Additionally, the Census Bureau American Community Survey (ACS) provides suggestive evidence that the distribution of the U.S. housing stock, though slow moving, has skewed toward extremely large homes, which may have magnified the price gap between middle-tier and upper-tier homes. Figure 1 shows that the fraction of occupied single-­family homes with at least 9 rooms edged higher from 2001 to 2007, rising from about 11 percent to 12 percent. This trend accelerated in the years following, as homes with at least 9 rooms reached 16 percent of all occupied single-­family homes in 2014. Meanwhile, the shares of every other size group either shrank or remained essentially unchanged over the entire 13-year span. These changes to the stock of U.S. homes in part reflect the cumulative effect of inflows of new, large homes. As we illustrate in Part 1 of this essay series, homebuilders have concentrated more heavily on developing upper-tier single-family homes in recent years.2

One way larger price gaps could reduce the supply of lower- and middle-tier homes is by making it relatively more expensive for owners to trade up. That is, when homeowners cannot trade up to better houses, they cannot make new inventory available by selling their old homes. Between 2010 and 2014, the median number of years that homeowners stayed in their homes before selling ticked up from 8 years to 10 years, the highest level ever recorded by the National Association of Realtors.3

To examine the relationship between price gaps and inventories, we look at changes in the characteristics of housing markets across the United States from 2010 to 2014. Figure 2 illustrates that in a sample of the 185 largest metro areas, there is a negative relation between the price spread for upper-tier homes relative to middle-tier homes and the overall supply of homes for sale. The spread in San Francisco, for example, rose from $330,000 to $480,000 between 2010 and 2014 while inventory declined by 60 percent. Over the same period, the price gap in Philadelphia rose from $140,000 to only $160,000 while inventory declined by just 20 percent.


In 2017, lower-tier homes experienced the strongest price growth (9 percent), followed by middle-tier homes (7 percent), and then upper-tier homes (5 percent), resulting in narrower price gaps between housing tiers.4 Rising prices of lower-tier and middle-tier homes should draw homebuilders to produce more of those units over time, while a smaller price gap will incentivize owners to trade up, yielding additional inventory. In the near-term, however, it is likely that low- and middle-income homebuyers will suffer as affordability worsens in those market segments.


1 Zillow defines a home as bottom-tier/middle-tier/upper-tier if its estimated price falls in the bottom/middle/top third of all estimated home values in a given geographic area.

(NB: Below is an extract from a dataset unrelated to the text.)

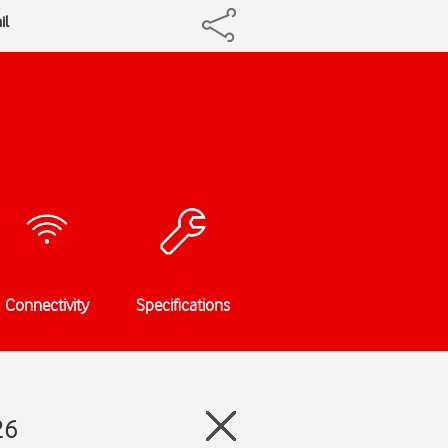
il
Connectivity
Specifications
26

2 Renovations and tear-downs also impact the distribution of home size and quality. Renovations tend to increase overall size and quality. The effects of tear-downs on the distribution depends on the relative size and quality of the homes being destroyed, though outflows from demolitions have been historically smaller than inflows from new construction.

3 Kusisto, Laura and Rexrode, Christina. “Stuck in Place, U.S. Homeowners Hunker Down as Housing Supply Stays Tight.” October 29, 2017;

4 The 9 percent price growth of lower-tier homes is consistent with the average seen in 2005-06, before the Great Recession.